### Task brief
Rewrite the lines starting at the one that contains "to share personal" and ending at the one that contains "- **⚠️**: Advertencia o precaución necesaria", with "attacker" replaced by "adversary" and everything else left unchanged.

### Extracted data
+ + + + + + +
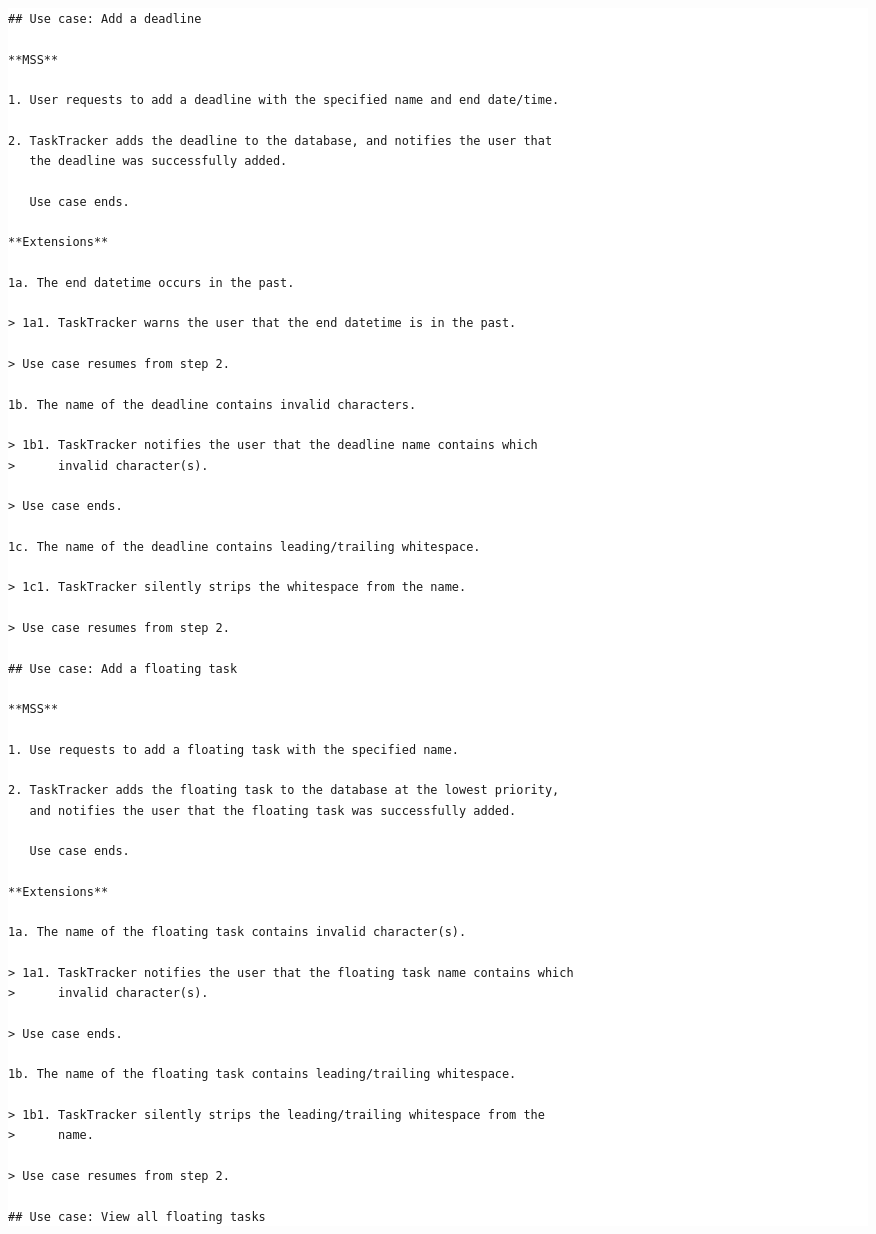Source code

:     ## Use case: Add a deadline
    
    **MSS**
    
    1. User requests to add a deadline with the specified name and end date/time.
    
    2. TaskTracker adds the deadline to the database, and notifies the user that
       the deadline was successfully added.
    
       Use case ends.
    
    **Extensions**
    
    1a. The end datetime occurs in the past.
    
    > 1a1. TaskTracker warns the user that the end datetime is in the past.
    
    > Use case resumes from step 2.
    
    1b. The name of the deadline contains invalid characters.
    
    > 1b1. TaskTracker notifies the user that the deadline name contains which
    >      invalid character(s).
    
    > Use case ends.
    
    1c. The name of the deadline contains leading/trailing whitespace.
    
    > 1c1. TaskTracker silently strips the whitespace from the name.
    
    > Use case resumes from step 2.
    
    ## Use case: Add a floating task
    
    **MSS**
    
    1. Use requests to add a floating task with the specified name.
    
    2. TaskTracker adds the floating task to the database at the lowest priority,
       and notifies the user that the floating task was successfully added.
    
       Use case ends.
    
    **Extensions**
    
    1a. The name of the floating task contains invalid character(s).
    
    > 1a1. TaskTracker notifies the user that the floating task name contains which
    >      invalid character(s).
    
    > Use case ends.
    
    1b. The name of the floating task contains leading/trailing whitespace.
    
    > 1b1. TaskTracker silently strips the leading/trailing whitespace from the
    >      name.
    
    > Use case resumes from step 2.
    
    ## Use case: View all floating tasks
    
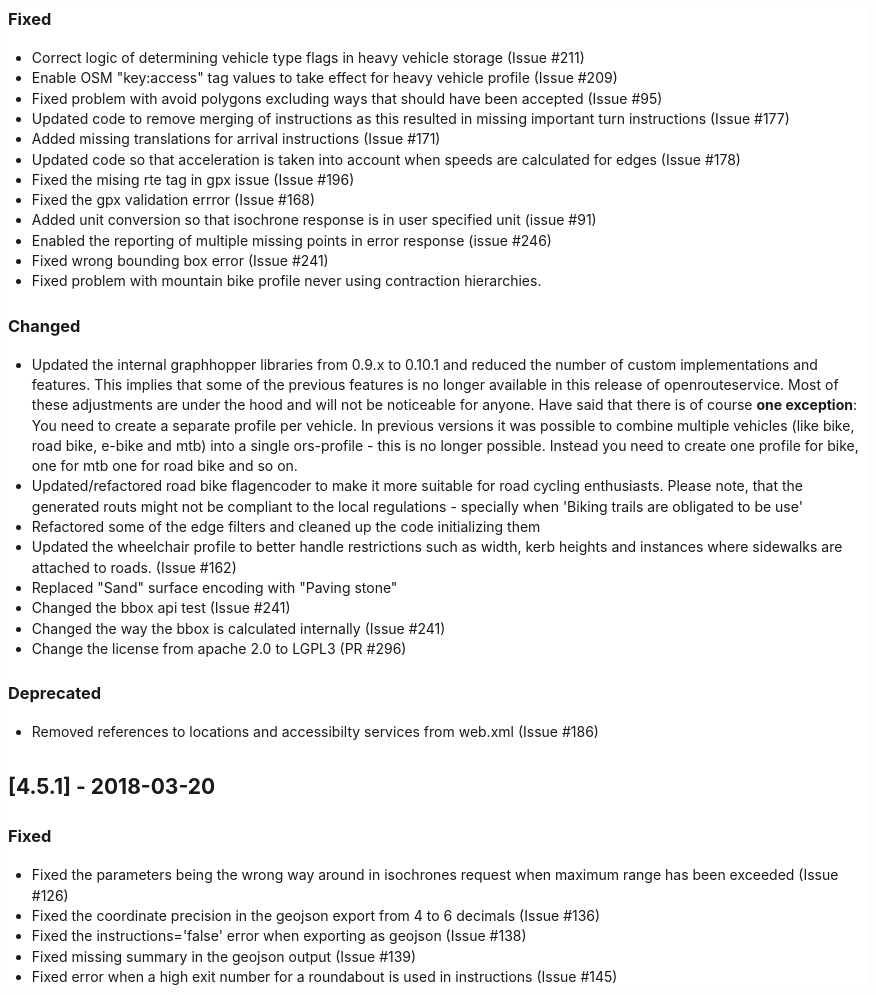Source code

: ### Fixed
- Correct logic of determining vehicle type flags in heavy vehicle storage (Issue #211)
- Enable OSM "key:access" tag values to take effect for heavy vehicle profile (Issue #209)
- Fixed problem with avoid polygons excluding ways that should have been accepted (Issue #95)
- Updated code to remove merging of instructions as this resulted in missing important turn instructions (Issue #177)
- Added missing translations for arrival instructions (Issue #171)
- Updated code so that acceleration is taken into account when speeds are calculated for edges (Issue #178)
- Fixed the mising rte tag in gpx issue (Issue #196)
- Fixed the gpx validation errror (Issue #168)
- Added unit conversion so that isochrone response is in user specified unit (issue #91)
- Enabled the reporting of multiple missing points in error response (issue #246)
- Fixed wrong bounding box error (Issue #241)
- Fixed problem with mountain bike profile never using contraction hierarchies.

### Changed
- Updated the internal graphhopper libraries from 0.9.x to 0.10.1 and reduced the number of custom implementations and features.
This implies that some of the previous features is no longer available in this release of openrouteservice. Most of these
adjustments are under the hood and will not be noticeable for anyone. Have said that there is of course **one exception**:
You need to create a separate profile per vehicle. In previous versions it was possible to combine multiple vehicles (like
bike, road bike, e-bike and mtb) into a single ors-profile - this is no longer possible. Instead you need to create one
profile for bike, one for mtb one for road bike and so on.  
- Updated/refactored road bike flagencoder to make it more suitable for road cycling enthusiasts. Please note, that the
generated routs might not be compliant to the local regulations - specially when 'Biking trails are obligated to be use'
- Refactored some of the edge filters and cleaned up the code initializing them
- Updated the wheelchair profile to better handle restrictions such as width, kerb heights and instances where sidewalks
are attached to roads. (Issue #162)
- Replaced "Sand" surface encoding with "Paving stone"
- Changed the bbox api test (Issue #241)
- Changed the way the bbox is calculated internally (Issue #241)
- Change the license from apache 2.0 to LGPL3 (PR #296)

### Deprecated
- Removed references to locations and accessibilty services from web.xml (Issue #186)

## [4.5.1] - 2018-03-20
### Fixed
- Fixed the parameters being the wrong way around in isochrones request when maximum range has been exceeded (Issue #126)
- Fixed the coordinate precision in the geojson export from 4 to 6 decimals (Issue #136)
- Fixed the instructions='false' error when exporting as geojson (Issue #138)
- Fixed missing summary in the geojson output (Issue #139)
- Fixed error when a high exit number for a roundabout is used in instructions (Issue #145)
+ + + + + + +
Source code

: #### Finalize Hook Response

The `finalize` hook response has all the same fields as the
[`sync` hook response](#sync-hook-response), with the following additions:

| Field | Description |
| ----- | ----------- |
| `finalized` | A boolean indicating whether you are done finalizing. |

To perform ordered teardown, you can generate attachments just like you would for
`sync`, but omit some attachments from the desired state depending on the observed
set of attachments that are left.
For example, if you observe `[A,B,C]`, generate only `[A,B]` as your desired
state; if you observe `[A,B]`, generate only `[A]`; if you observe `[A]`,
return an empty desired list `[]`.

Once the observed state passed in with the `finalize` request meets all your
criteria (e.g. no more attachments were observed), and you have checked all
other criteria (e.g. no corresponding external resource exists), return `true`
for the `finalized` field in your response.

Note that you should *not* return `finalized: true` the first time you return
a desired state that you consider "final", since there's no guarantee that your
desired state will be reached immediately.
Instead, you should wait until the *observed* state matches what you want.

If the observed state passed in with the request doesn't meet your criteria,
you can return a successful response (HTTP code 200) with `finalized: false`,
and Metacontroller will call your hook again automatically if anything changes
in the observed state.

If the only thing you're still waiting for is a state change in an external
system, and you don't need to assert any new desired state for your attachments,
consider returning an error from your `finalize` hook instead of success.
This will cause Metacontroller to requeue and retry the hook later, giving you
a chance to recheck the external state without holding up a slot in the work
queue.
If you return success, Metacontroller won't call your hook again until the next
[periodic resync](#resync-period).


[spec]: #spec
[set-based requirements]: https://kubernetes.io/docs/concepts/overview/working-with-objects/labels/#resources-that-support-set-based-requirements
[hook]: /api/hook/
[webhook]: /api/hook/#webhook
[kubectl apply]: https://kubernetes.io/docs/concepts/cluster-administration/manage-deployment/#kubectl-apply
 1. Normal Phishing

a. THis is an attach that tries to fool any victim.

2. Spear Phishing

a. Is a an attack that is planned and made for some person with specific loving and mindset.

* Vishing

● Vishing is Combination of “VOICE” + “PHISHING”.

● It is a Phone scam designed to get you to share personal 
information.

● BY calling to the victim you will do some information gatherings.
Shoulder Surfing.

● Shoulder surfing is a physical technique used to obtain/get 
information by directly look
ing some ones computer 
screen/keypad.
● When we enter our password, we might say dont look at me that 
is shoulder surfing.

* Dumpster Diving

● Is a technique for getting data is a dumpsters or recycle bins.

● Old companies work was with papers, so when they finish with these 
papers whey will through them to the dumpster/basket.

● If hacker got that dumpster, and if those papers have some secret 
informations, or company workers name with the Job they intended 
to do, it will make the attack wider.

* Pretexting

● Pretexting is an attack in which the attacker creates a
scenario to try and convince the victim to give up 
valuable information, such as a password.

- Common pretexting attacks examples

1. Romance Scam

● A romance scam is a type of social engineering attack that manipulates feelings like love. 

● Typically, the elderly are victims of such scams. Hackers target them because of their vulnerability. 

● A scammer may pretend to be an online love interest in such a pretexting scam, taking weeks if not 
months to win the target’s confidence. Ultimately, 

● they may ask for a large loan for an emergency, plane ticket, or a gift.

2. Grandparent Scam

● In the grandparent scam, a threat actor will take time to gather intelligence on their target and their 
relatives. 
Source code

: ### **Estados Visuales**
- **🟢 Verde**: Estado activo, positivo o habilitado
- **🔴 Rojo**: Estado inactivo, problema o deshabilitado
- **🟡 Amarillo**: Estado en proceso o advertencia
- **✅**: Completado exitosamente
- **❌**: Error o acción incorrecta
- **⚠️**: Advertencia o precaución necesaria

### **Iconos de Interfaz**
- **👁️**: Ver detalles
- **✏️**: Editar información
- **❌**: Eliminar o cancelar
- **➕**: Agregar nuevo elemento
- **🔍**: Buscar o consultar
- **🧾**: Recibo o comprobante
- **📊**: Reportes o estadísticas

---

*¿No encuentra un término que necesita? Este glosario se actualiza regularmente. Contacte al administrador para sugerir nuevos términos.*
+ + + + + + +
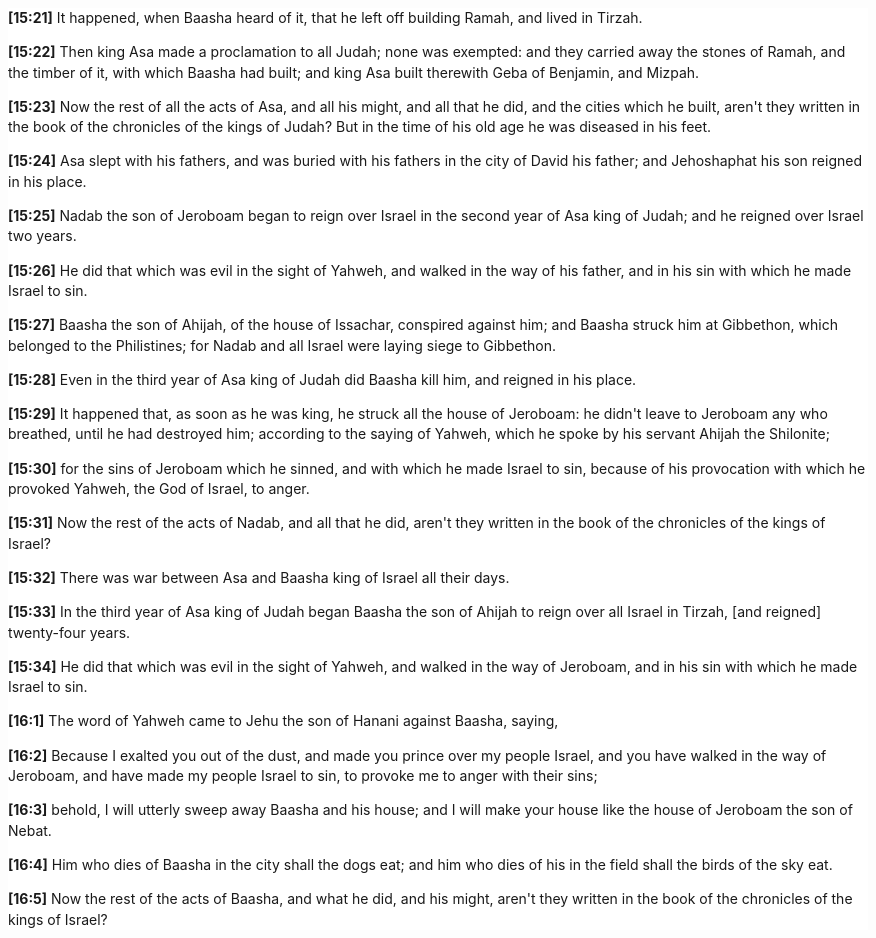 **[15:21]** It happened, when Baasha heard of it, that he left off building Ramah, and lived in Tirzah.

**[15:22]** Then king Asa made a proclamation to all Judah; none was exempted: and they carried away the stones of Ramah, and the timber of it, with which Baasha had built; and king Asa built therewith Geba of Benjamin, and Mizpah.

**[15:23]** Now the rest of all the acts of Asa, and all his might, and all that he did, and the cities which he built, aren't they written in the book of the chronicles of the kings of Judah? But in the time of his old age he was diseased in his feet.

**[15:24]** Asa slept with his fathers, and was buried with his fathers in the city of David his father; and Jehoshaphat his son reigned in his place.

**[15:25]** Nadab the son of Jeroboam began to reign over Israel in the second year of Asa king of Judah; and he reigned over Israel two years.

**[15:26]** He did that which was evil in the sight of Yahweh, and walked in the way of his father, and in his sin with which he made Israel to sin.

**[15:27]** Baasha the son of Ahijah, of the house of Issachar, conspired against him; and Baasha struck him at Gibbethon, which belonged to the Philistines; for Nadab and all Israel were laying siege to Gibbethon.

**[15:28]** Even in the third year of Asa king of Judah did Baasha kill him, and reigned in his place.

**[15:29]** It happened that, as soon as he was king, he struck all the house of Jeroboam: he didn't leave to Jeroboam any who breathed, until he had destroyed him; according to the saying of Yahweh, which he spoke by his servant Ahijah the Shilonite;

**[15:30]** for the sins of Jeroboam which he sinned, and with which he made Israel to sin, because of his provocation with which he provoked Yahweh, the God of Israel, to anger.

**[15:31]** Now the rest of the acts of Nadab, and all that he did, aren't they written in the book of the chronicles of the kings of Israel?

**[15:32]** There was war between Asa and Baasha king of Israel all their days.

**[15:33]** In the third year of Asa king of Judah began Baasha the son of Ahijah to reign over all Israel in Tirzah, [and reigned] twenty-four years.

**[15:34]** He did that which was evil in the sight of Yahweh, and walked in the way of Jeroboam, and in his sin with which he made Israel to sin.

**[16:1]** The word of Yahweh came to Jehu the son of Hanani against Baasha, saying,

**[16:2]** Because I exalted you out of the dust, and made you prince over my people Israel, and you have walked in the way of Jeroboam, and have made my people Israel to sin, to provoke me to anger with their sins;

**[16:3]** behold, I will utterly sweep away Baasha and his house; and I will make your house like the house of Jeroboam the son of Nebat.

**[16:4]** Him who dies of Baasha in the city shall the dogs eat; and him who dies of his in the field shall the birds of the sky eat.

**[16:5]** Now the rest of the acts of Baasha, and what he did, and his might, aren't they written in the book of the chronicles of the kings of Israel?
+ + + + + + +
### Task result
● It is a Phone scam designed to get you to share personal 
information.

● BY calling to the victim you will do some information gatherings.
Shoulder Surfing.

● Shoulder surfing is a physical technique used to obtain/get 
information by directly look
ing some ones computer 
screen/keypad.
● When we enter our password, we might say dont look at me that 
is shoulder surfing.

* Dumpster Diving

● Is a technique for getting data is a dumpsters or recycle bins.

● Old companies work was with papers, so when they finish with these 
papers whey will through them to the dumpster/basket.

● If hacker got that dumpster, and if those papers have some secret 
informations, or company workers name with the Job they intended 
to do, it will make the attack wider.

* Pretexting

● Pretexting is an attack in which the adversary creates a
scenario to try and convince the victim to give up 
valuable information, such as a password.

- Common pretexting attacks examples

1. Romance Scam

● A romance scam is a type of social engineering attack that manipulates feelings like love. 

● Typically, the elderly are victims of such scams. Hackers target them because of their vulnerability. 

● A scammer may pretend to be an online love interest in such a pretexting scam, taking weeks if not 
months to win the target’s confidence. Ultimately, 

● they may ask for a large loan for an emergency, plane ticket, or a gift.

2. Grandparent Scam

● In the grandparent scam, a threat actor will take time to gather intelligence on their target and their 
relatives. 
Source code

: ### **Estados Visuales**
- **🟢 Verde**: Estado activo, positivo o habilitado
- **🔴 Rojo**: Estado inactivo, problema o deshabilitado
- **🟡 Amarillo**: Estado en proceso o advertencia
- **✅**: Completado exitosamente
- **❌**: Error o acción incorrecta
- **⚠️**: Advertencia o precaución necesaria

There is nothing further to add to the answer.